My tableau of a nun’s life was pieced together with literary and historical remnants and richly embroidered with imagination (rather a lot of imagination, in fact), and it became my teenage template for religious life. I wove myself into a fantasy as a way of trying on a virtual habit. In my mind I could hear the Angelus echo through a green, undulating valley and see myself dashing into a medieval chapel and falling to my knees on the cold, worn stone floors, head bent and hands clasped in prayer. I would be dedicated to Christ, to God, and to all His saints. I would do His will. I would be a model of simplicity and goodness. I would never swear or complain. (How far off the track I have fallen from those teenage aspirations!) If I were put on floor-washing or toilet-cleaning duty, I would carry out my chores with industrious humility. I would till the gardens, peel potatoes for dinner, and polish the altar chalice until it shone like the star over Bethlehem. The trade-off would be the provision of plenty of time for lazy contemplation. It would be a dreamy, calm existence, offering the luxury of time to count the petals on a flower or compose poetry. The idea of being silent, unbothered by the drama of life or of trying to fit in with my peers, appealed to the misfit in me.

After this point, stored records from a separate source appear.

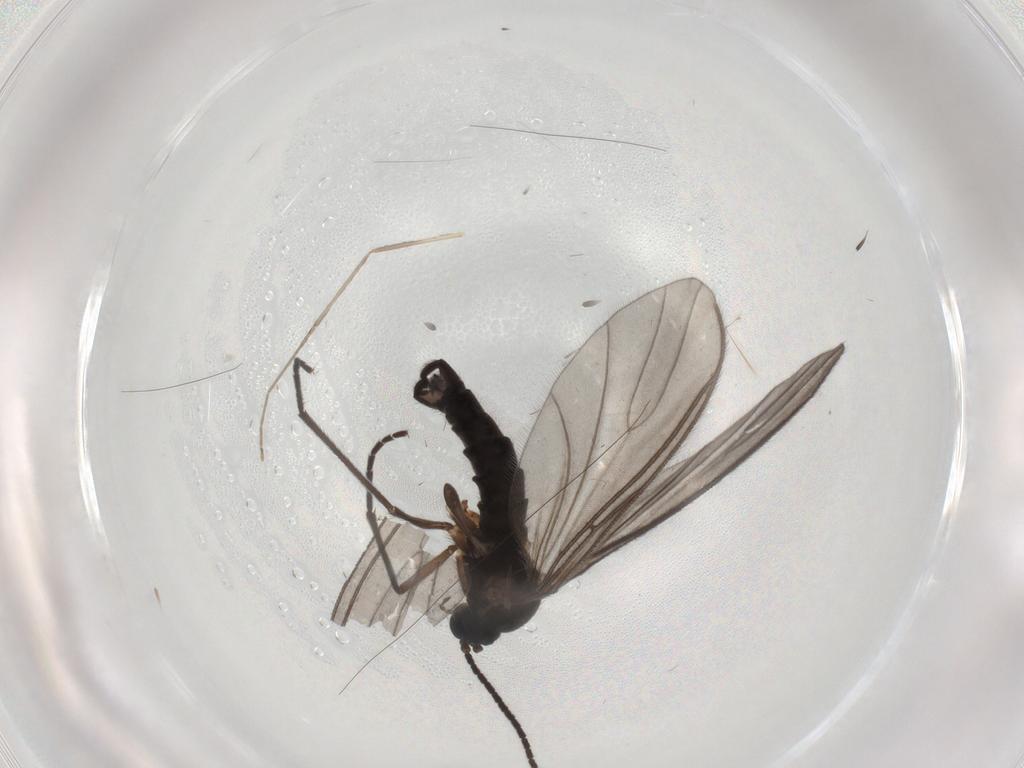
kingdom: Animalia
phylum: Arthropoda
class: Insecta
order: Diptera
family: Sciaridae
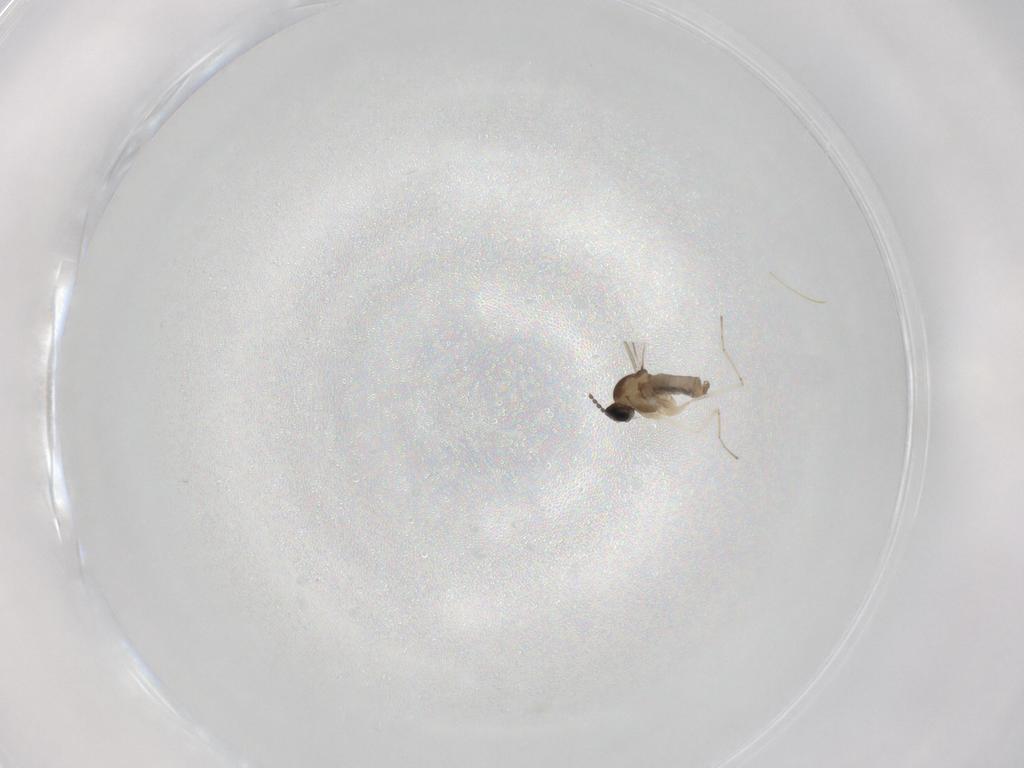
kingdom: Animalia
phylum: Arthropoda
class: Insecta
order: Diptera
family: Cecidomyiidae
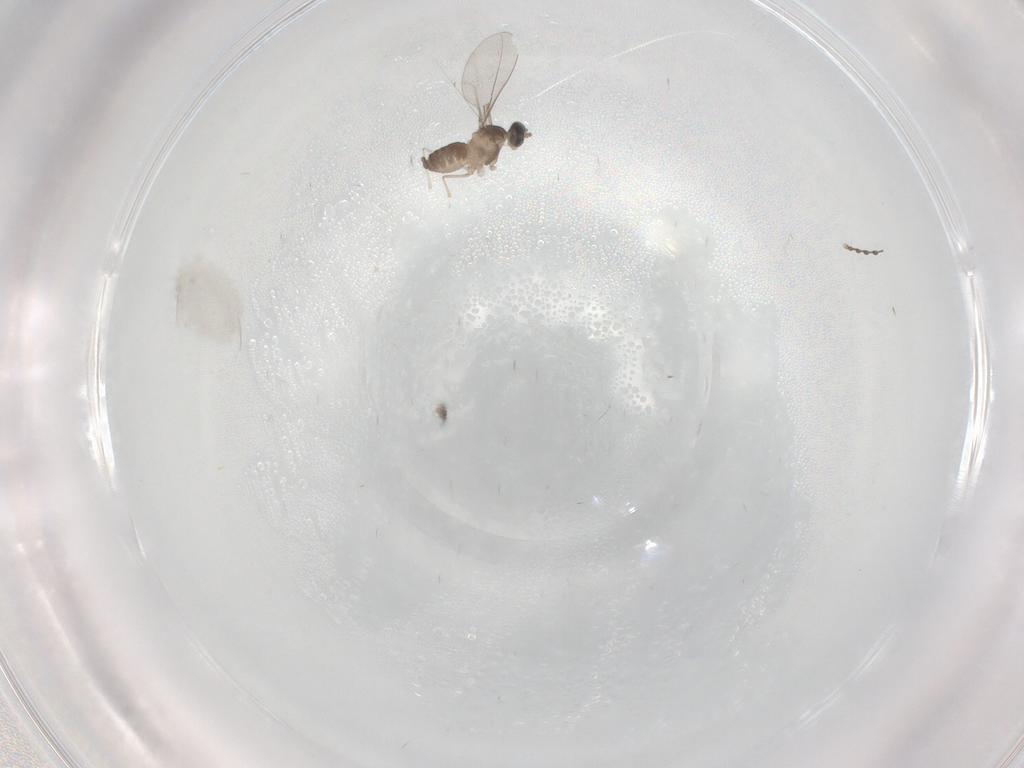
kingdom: Animalia
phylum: Arthropoda
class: Insecta
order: Diptera
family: Cecidomyiidae
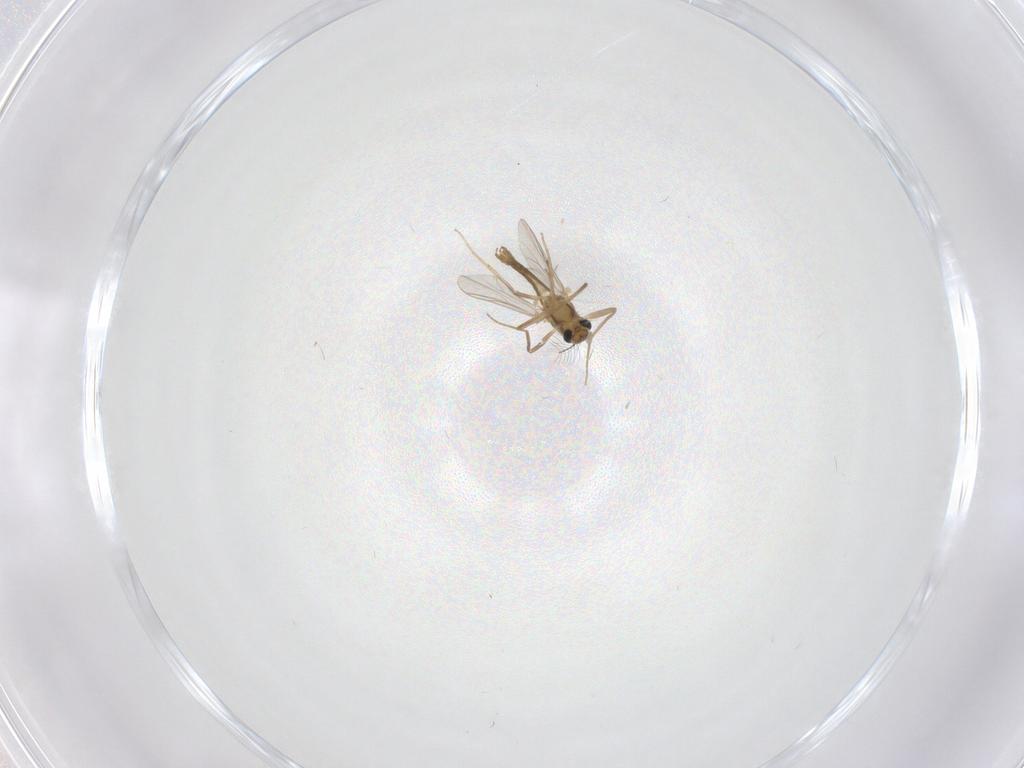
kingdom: Animalia
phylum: Arthropoda
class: Insecta
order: Diptera
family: Chironomidae
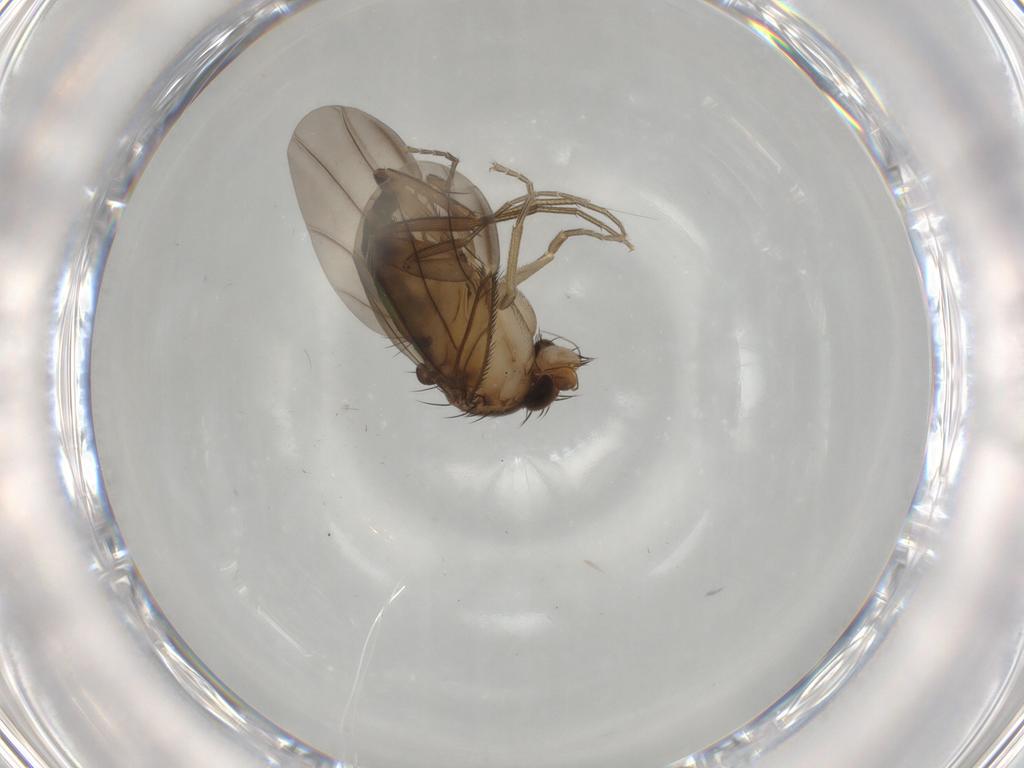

Frequently inserted into this sunny scenario was a monk from a neighboring monastery who was tall and gentle, with a soft mop of hair and a witty sense of humor. We would arrange secret meetings in the woods and flirt, maybe fall in love. I would be Héloïse to his Abelard.
OK, so my attraction to convent life back then was neither realistic nor pure, but at its heart was the understanding that monastic life offered a stable, God-centered ethos. I wanted to be part of it, so I waited for a sign.
When I was seventeen, one arrived in the form of those highly unscientific punch-card career tests that were popular in high schools in the 1970s. Frankly, the Sorting Hat in Harry Potter does a better job. A week after I wrote the test, the results arrived. I tore open the envelope and stared at the verdict: rabbi.